Exercise materials:
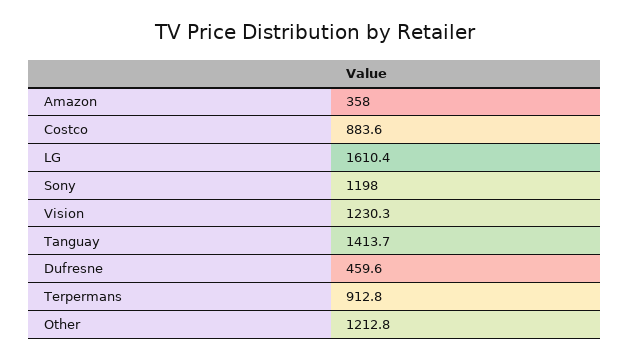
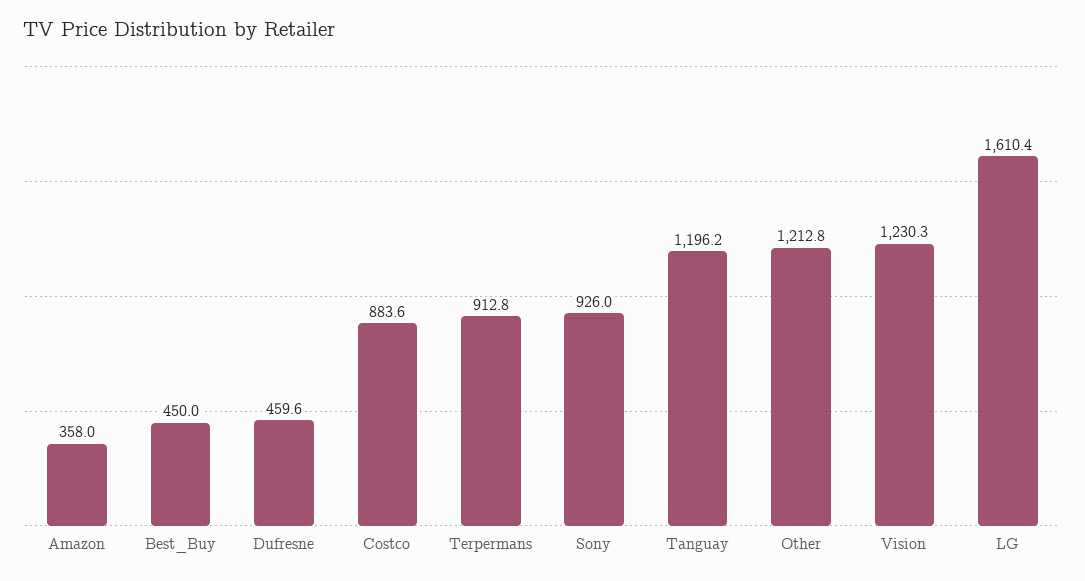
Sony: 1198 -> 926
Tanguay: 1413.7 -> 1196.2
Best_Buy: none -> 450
* * *
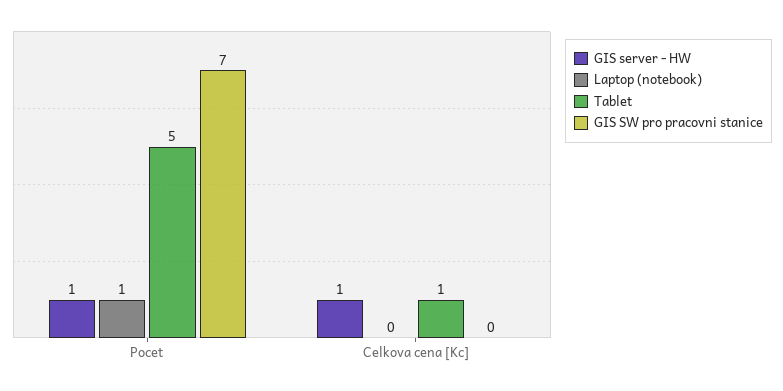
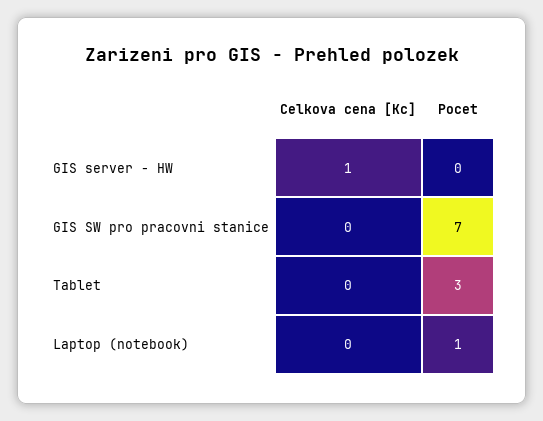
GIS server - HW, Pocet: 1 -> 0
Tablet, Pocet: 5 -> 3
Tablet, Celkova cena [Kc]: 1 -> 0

Try it:
Some lines in the material contain "Tablet". Show all of them.

Exercise output:
Tablet, Pocet: 5 -> 3
Tablet, Celkova cena [Kc]: 1 -> 0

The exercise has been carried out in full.